Verso la guerra civile in Venezuela

Di Raùl Zibechi

30 / 1 / 2019

Quando Donald Trump decise di ritirare le truppe dalla Siria, nel dicembre scorso, lo fece perché aveva già deciso di aprire un nuovo fronte di battaglia. Oggi sappiamo che, senza ombra di dubbio, questo nuovo fronte è l’America Latina. Sebbene la prima trincea sia il Venezuela, il piano del Pentagono consiste nell’affermare il controllo nel suo giardino di casa in un momento in cui il dominio geopolitico globale sta attraversando una crisi senza precedenti.

Infatti, gli Stati Uniti non sono nelle condizioni di combattere delle guerre in Asia. Non già contro la Cina, ma nemmeno contro il regime della Corea del Nord, una dittatura orribile con la quale sta negoziando da più di un anno. 

Tanto meno può mantenere in piedi il suo intervento militare in Medio Oriente, a difesa dell’opposto dispiego militare di Russia e Iran. La strepitosa sconfitta che hanno subito coloro che hanno voluto incoraggiare la caduta di Bashar al Assad, attraverso l’intervento neocoloniale di Francia e Inghilterra sommato a quello del Pentagono, sarà una lezione difficile da dimenticare per i suoi generali. 

Perché l’America Latina? In questo continente si gioca il dominio globale della superpotenza che non può più continuare ad essere, come lo è stata dal 1945, quella che portato l’ordine nello scacchiere globale. Iniziare dal Venezuela significa farlo attaccando l’anello più debole, come suppongono gli strateghi di Washington. Il regime conta solo sull’appoggio di un settore della popolazione, probabilmente un terzo, e di una parte delle forze armate, impossibile da quantificare. 

Inoltre, in Venezuela, le elezioni sono illegittime e solo una scusa per mantenere in piedi una facciata di una democrazia inesistente. Niente di molto diverso da ciò che accade in Honduras e Guatemala, per esempio. La questione è che l’argomento democratico è insignificante se affiancato alle pesanti ragioni politiche. Per gli Stati Uniti, il controllo della principale riserva petrolifera al mondo, ma soprattutto il controllo dei Caraibi, sono i due temi principali sui quali non è disposto a contrattare. 

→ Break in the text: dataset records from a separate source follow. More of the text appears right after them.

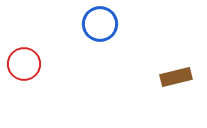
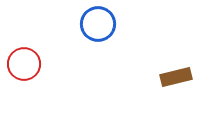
blue circle: moved 2 px left
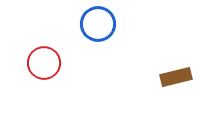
red circle: moved 20 px right, 1 px up
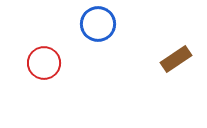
brown rectangle: moved 18 px up; rotated 20 degrees counterclockwise
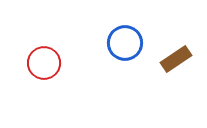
blue circle: moved 27 px right, 19 px down
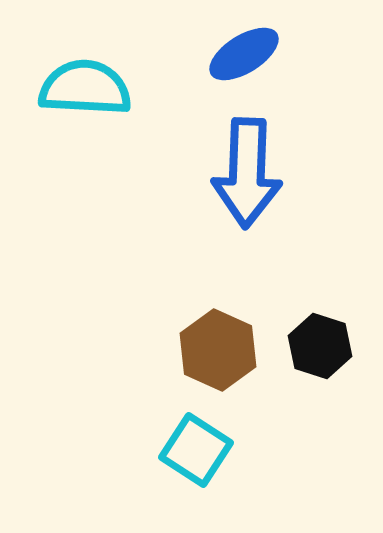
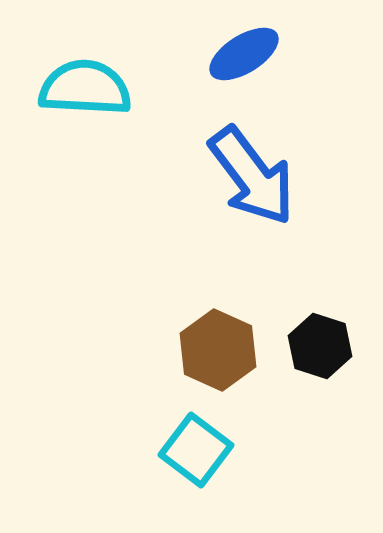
blue arrow: moved 5 px right, 3 px down; rotated 39 degrees counterclockwise
cyan square: rotated 4 degrees clockwise
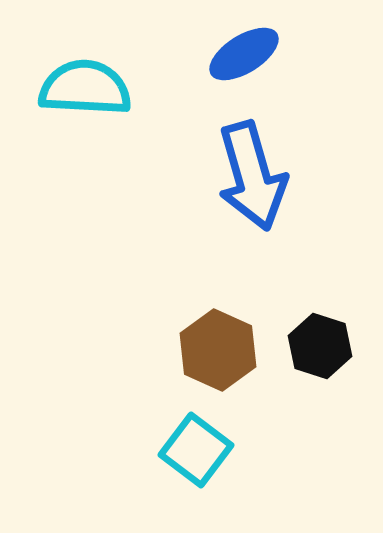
blue arrow: rotated 21 degrees clockwise
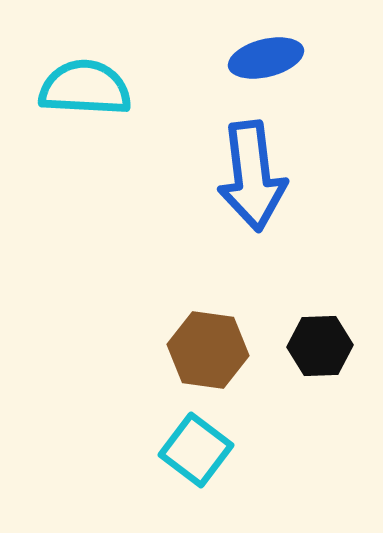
blue ellipse: moved 22 px right, 4 px down; rotated 18 degrees clockwise
blue arrow: rotated 9 degrees clockwise
black hexagon: rotated 20 degrees counterclockwise
brown hexagon: moved 10 px left; rotated 16 degrees counterclockwise
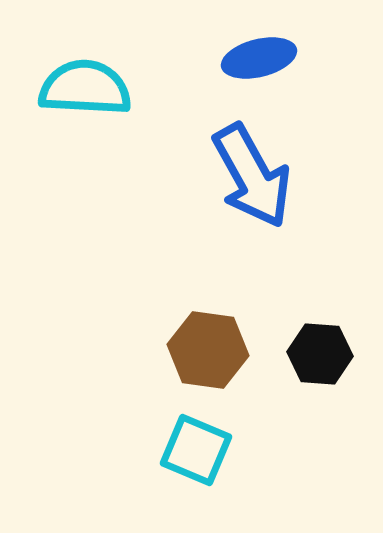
blue ellipse: moved 7 px left
blue arrow: rotated 22 degrees counterclockwise
black hexagon: moved 8 px down; rotated 6 degrees clockwise
cyan square: rotated 14 degrees counterclockwise
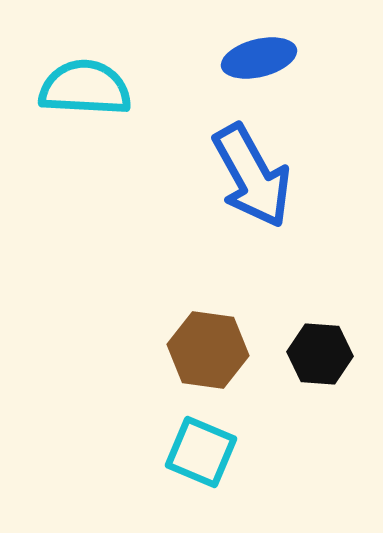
cyan square: moved 5 px right, 2 px down
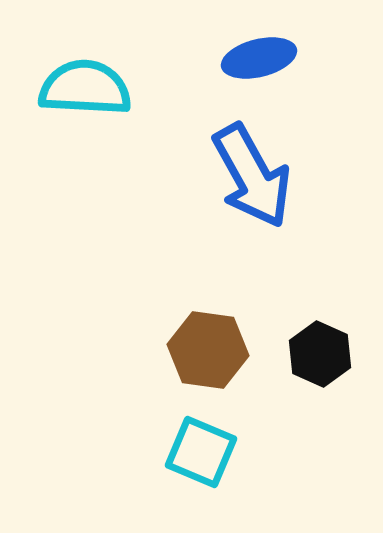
black hexagon: rotated 20 degrees clockwise
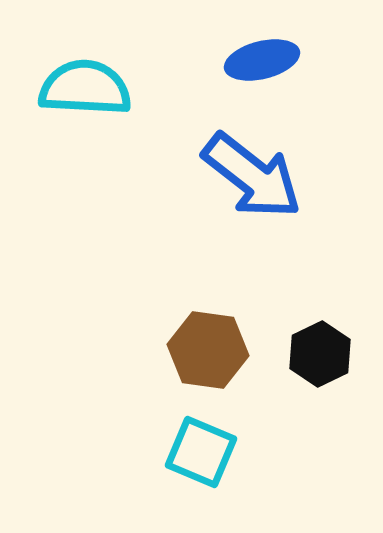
blue ellipse: moved 3 px right, 2 px down
blue arrow: rotated 23 degrees counterclockwise
black hexagon: rotated 10 degrees clockwise
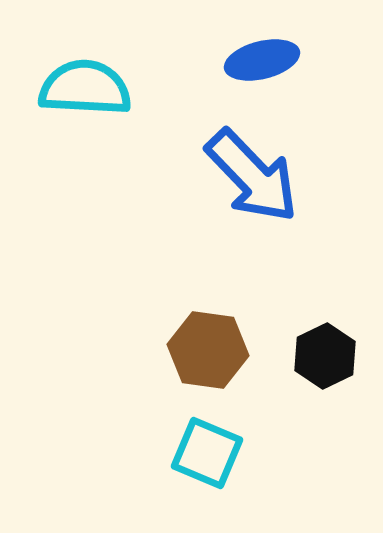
blue arrow: rotated 8 degrees clockwise
black hexagon: moved 5 px right, 2 px down
cyan square: moved 6 px right, 1 px down
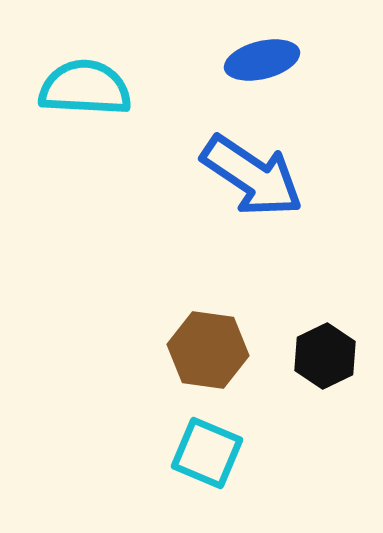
blue arrow: rotated 12 degrees counterclockwise
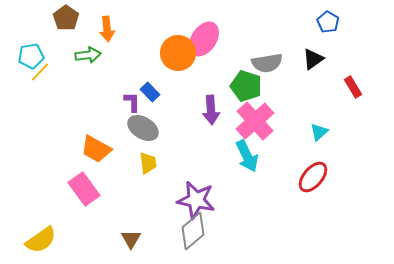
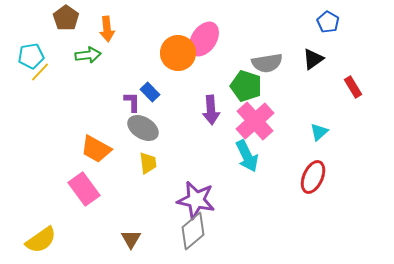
red ellipse: rotated 16 degrees counterclockwise
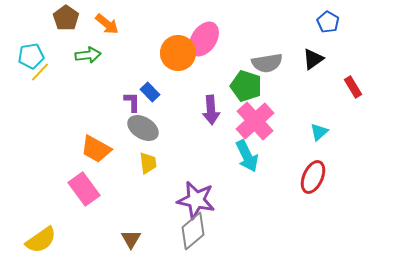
orange arrow: moved 5 px up; rotated 45 degrees counterclockwise
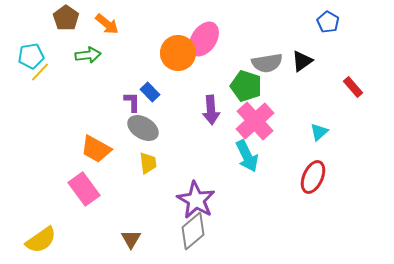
black triangle: moved 11 px left, 2 px down
red rectangle: rotated 10 degrees counterclockwise
purple star: rotated 18 degrees clockwise
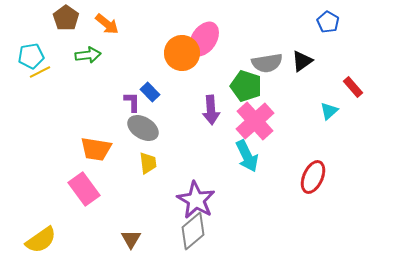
orange circle: moved 4 px right
yellow line: rotated 20 degrees clockwise
cyan triangle: moved 10 px right, 21 px up
orange trapezoid: rotated 20 degrees counterclockwise
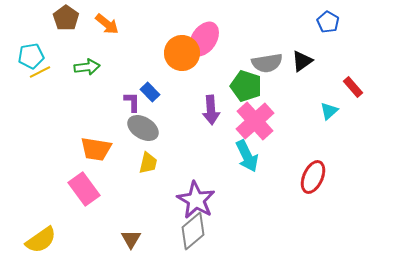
green arrow: moved 1 px left, 12 px down
yellow trapezoid: rotated 20 degrees clockwise
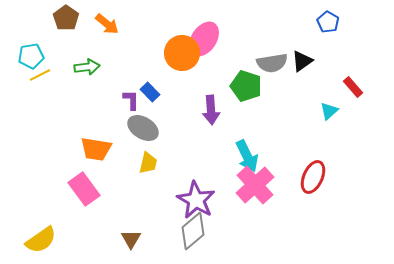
gray semicircle: moved 5 px right
yellow line: moved 3 px down
purple L-shape: moved 1 px left, 2 px up
pink cross: moved 64 px down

Nicholas Spykman, il principale geostratega statunitense del XX secolo, è stato l’autore di due libri nei quali definisce una strategia da adottare in questa regione: America’s Strategy in World Politics, pubblicato nel 1942, e The Geography of the Peace, pubblicato l’anno dopo la sua morte avvenuta nel 1944. Nei suoi lavori Spykman divide l’America Latina in due regioni, adottando il punto di vista della strategia degli Stati Uniti: una prima zona include il Messico, l’America Centrale e i Caraibi, oltre alla Colombia e il Venezuela; e l’altra comprende tutta l’America del Sud partendo da questi ultimi due stati.

Secondo la tesi di Spykman, la prima è “una zona nella quale la supremazia degli Stati Uniti non può essere messa in discussione”, si tratta di “una mare chiuso le cui chiavi appartengono agli Stati Uniti, ovvero che Messico, Colombia e Venezuela rimarranno sempre in una posizione di assoluta dipendenza nei confronti degli Usa”.
In Sud America, continua lo stratega, qualsiasi minaccia all’egemonia statunitense arriverà da “A B C” (Argentina, Brasile e Cile). Spykman credeva che questi grandi stati “situati fuori dalla zona sotto la nostra egemonia” avrebbero potuto “controbilanciare il nostro potere attraverso un’azione comune o attraverso l’uso di influenze esterne all’emisfero”. Se questo dovesse succedere, scrisse in America’s Strategy in World Politics, “bisognerà rispondere con una guerra”. 

Il professore di scienze politiche brasiliano José Luis Fiori rifletteva: “Se non fossimo certi della veridicità di tutte queste analisi, previsioni e avvertimenti compiuti da Nicholas Spykman, potrebbero quasi sembrare una bravata di alcuni di questi ‘populisti latinoamericani’ che inventano nemici esterni” (Sinpermiso, 16-XII-07).

E’ evidente che la “democrazia” è una scusa alla quale nessuno crede. In Venezuela convergono interessi geopolitici che non hanno la minima relazione con l’opposizione sinistra/destra né con la democrazia. Una guerra civile nel nostro continente è la peggior notizia per i popoli della regione. Ma può aiutare Trump nel farsi rieleggere nel 2020, e con lui aumenteranno i tiranni di ultradestra come Bolsonaro e Duque, e prospereranno gli affari e le grandi multinazionali quotate in borsa.